Investment Downsides
The company has made strategic changes, such as increasing brand spending, bolstering category management and e-commerce capabilities, and lowering leverage, to withstand intense competition. Although inflation from logistics, labor, raw materials, and packaging is not entirely stifled, Kraft Heinz is well-positioned to combat these pressures. The company's increased exposure to private label and enhanced agility in aligning its mix with evolving consumer trends should blunt any lasting downdraft in Kraft Heinz's margins. The company also sees value in extracting inefficiencies, achieving savings of $1.3 billion in fiscal 2023-24 and a target of gross productivity savings of $2.5 billion through fiscal 2027.But there are still risks related to environmental, social, and governance issues, like having to recall its fare and having more regulatory oversight.
Portfolio Management
Kraft Heinz, a multinational food company, faced negative headlines following its fourth-quarter 2018 earnings announcement, a Securities and Exchange Commission investigation of its procurement accounting, and a reduction in its quarterly dividend.

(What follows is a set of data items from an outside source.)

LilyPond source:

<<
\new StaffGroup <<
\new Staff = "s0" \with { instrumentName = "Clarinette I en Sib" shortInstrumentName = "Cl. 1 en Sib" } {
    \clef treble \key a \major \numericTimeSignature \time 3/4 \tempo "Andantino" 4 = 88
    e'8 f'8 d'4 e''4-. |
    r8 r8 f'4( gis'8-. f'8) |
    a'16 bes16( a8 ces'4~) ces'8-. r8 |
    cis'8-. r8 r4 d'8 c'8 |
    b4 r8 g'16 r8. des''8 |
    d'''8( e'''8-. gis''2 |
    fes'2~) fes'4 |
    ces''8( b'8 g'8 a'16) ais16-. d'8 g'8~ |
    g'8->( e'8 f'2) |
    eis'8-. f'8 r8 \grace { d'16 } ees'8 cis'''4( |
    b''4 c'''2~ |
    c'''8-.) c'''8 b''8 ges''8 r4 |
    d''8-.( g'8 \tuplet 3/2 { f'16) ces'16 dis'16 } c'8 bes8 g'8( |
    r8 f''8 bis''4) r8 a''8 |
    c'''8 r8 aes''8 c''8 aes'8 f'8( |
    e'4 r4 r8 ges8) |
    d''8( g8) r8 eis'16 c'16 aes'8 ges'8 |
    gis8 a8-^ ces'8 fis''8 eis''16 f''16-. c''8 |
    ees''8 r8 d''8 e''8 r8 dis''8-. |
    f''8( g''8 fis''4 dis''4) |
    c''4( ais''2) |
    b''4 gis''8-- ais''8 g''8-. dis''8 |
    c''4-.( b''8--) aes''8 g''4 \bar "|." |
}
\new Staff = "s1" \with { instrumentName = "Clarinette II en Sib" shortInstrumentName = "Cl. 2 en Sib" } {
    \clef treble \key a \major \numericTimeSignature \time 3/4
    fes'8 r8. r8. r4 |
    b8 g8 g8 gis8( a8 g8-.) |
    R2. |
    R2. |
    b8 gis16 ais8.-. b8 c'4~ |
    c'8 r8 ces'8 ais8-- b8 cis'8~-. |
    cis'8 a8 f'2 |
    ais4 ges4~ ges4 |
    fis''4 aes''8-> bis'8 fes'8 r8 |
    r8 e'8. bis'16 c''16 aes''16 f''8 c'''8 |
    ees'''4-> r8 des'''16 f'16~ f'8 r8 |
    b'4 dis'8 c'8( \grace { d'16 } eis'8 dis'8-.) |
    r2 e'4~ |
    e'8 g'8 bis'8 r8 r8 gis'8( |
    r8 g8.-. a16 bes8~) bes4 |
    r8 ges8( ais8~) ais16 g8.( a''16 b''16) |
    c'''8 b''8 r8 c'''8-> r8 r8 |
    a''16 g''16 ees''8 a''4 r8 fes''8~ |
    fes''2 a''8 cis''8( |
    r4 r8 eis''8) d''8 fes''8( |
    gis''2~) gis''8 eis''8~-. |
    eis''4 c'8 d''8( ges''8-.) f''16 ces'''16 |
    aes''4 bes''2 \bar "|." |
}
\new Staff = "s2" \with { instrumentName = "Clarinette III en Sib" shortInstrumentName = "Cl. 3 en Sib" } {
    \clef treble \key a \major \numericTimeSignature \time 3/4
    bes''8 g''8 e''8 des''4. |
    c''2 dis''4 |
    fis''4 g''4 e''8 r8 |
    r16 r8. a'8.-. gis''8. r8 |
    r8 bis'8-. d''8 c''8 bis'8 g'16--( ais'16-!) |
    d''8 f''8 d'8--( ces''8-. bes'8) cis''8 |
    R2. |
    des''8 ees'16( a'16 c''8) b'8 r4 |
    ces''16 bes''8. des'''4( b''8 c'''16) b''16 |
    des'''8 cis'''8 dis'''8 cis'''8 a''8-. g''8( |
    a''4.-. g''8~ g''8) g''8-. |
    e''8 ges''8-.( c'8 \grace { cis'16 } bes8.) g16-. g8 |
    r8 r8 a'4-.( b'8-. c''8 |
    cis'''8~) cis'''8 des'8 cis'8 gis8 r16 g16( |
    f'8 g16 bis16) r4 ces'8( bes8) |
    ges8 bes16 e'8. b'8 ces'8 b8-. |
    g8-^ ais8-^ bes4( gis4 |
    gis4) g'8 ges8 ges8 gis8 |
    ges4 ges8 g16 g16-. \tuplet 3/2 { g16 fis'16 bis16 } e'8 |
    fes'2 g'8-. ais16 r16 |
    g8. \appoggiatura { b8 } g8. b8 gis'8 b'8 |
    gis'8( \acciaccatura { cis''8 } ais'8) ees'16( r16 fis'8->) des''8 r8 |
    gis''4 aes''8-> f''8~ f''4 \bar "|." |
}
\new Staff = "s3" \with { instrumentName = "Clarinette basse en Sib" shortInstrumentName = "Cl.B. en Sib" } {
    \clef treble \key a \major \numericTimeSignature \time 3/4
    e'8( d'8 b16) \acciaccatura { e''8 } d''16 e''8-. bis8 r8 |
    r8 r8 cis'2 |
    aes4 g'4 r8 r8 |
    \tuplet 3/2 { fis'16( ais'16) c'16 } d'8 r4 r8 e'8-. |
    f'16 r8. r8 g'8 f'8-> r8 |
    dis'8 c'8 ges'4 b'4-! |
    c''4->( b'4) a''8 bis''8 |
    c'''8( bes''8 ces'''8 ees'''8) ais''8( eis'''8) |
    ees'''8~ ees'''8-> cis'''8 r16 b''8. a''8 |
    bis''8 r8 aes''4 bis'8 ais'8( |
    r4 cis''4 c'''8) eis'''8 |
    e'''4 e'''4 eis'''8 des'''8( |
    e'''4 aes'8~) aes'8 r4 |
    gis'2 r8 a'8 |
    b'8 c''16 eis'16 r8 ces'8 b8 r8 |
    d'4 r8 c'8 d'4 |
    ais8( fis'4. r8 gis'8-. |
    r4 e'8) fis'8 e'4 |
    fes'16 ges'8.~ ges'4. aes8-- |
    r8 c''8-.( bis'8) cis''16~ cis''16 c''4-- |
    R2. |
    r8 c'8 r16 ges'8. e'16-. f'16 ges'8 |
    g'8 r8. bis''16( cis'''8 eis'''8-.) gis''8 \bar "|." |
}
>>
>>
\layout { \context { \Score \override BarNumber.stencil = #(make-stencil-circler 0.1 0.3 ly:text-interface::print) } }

Interest has been raised about Kraft Heinz's propensity for deals, particularly now that leverage has dropped below its three-fold target. The company sold its nut business, which included the Planters brand, to Hormel for $3.35 billion and its natural, grated, cultured, and specialty cheese business to Lactalis for $3.2 billion. The company's nut business had a healthy three times fiscal 2020 sales and fifteen times adjusted EBITDA, while its natural cheese operations saw a respectable 1.8 times trailing 12-month sales and 12 times adjusted EBITDA.